LOT Polish Airlines has a lot to think about. The most pressing issues are doubts over its cooperation with AMR Corp, its proposed codeshare with American Airlines and the refinancing of its recent fleet acquisition.
AMR Corp's ground services management contract with LOT is up for a two year extension and the Polish carrier's board is split on the renewal. One faction feels AMR's job is finished, but the opposing view is that there is still work to be done, although the services should either be cheaper or AMR be more committed, perhaps by investing in the ground services company. But AMR usually prefers to avoid equity stakes.
To cement the 'cooperative marketing arrangement' between the two companies LOT wants a domestic codeshare on American's New York-Miami and Chicago-Los Angeles routes, while American only wants to put its code on LOT's New York-Warsaw and Chicago-Warsaw flights. But the US DOT, in an attempt to pry open the skies of yet another European country, is refusing to allow LOT's codes on domestic flights, unless the Polish Ministry of Transport allows the Northwest/KLM and Lufthansa/United alliances to codeshare to Warsaw over the two European partners' hubs.
LOT says it 'is not ready for such fierce competition'. The Polish government, intent on protecting LOT, has so far refused to budge. LOT's commercial director Krystzof Ziebinski supports the MoT's position even if it were to scupper the alliance with American. 'We survived 65 years without a strategic partner,' he says.

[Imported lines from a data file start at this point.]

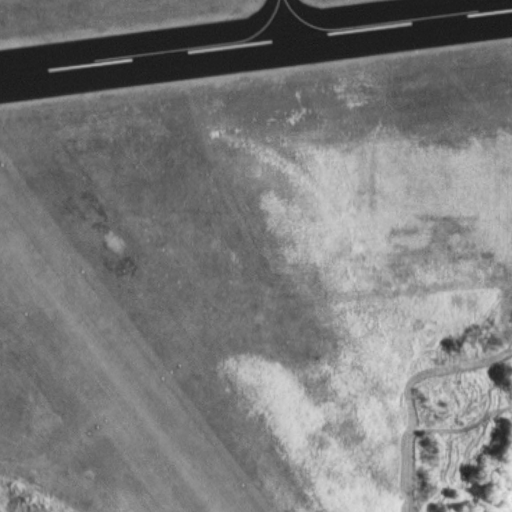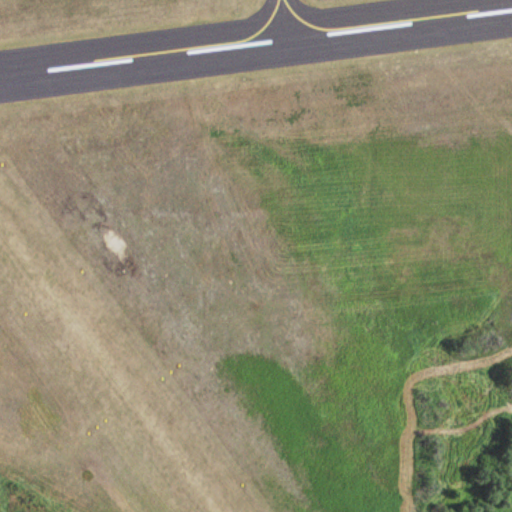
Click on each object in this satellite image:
airport taxiway: (281, 19)
airport runway: (256, 42)
airport: (257, 254)
airport runway: (107, 367)
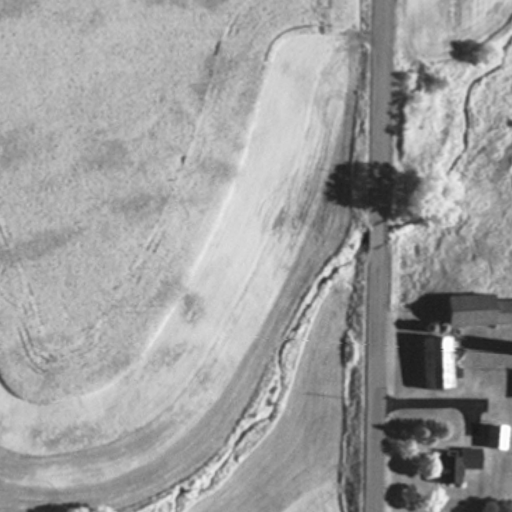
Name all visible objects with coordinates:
road: (384, 104)
road: (382, 232)
building: (471, 313)
building: (431, 365)
road: (380, 384)
road: (441, 403)
building: (490, 439)
building: (455, 467)
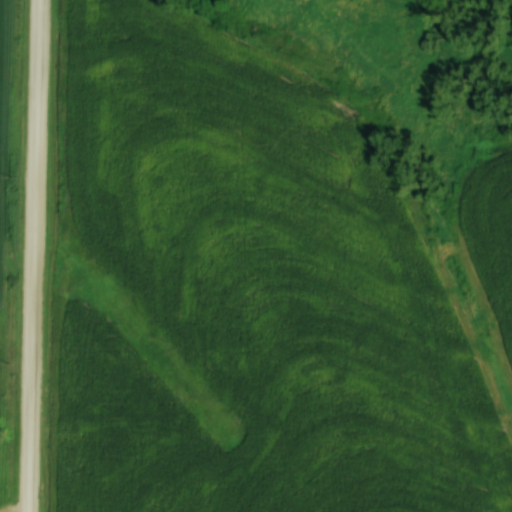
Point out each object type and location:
road: (34, 256)
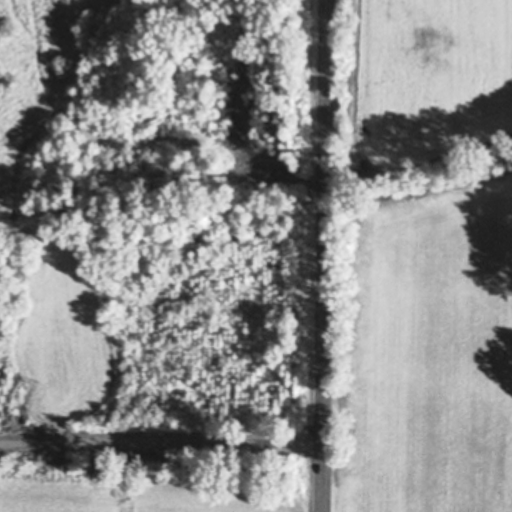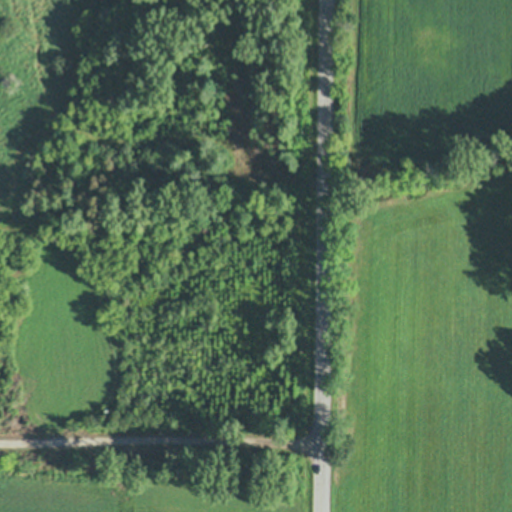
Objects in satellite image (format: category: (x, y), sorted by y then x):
road: (325, 256)
crop: (159, 441)
road: (162, 441)
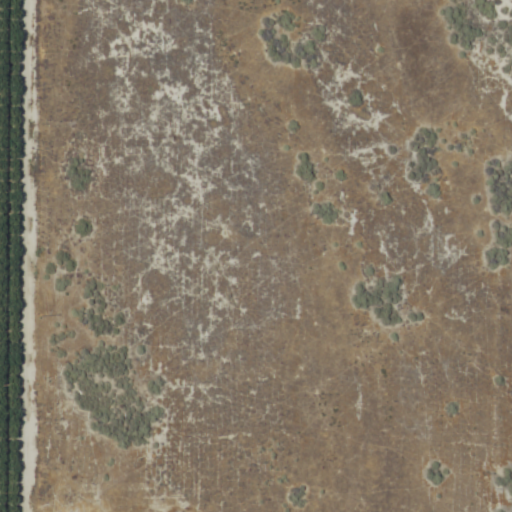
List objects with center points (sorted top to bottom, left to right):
road: (18, 256)
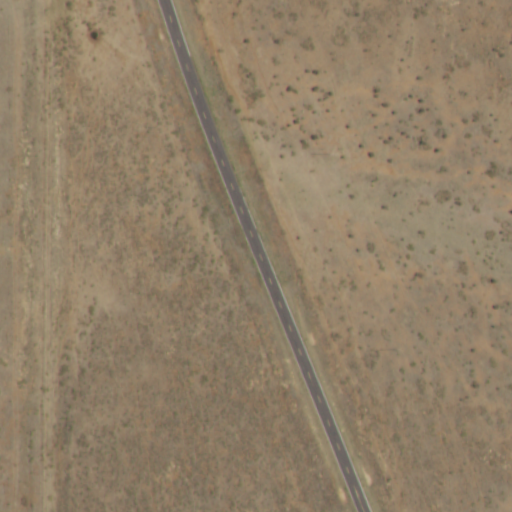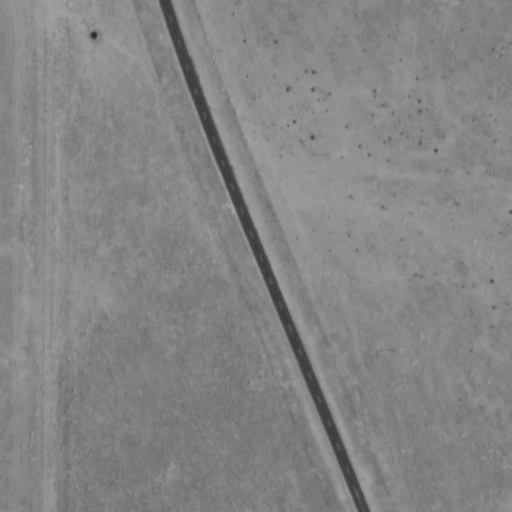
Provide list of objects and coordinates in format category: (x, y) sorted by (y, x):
road: (257, 256)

But American's senior vice president international Hans Mirka says there is movement on both sides toward a deal, with the Polish MoT considering a phasing in of the codeshares for Northwest and United. 'We are anxious to codeshare with LOT,' he adds.

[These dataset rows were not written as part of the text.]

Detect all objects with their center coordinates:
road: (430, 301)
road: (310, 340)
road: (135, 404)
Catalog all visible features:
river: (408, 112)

But LOT has other problems besides AMR and its airline subsidiary. The investment in a western fleet over the last five years has put a strain on the balance sheet. LOT has taken 14 Boeings and seven ATRs on long-term leases, backed by US banks. The aircraft include two 767-200ERs, two 767-300ERs, six 737-500, and four 737-400s.
LOT debt obligations are growing and this year the carrier must find $100 million for the US banks. Consequently the carrier is looking towards Japan to try and reduce the burden. 'At this moment our obligations are at their height and we are trying to restructure the debt,' says Ziebinski.
While any alliance with American looks shaky, the US carrier is helping LOT to evaluate its route network and fleet utilisation on its European and transatlantic routes.
Last year, LOT pulled out of Singapore because of poor returns and the carrier is also reassessing its Beijing and Bangkok routes. The Chinese market may appear tempting, but LOT blames the difficulty Chinese face in obtaining Polish visas for depressing traffic, while fierce competition has suppressed yields on the Bangkok route.
LOT also has problems on the domestic front. Its seven ATR72s are too large for some of the routes and the operations not making money. LOT would like to spin-off its domestic network and tap into foreign capital to buy smaller aircraft. However, some analysts are doubtful of LOT's intentions. According to LOT's former senior vice president for commercial affairs, Alex Hamerski, LOT still 'wants to do everything itself'.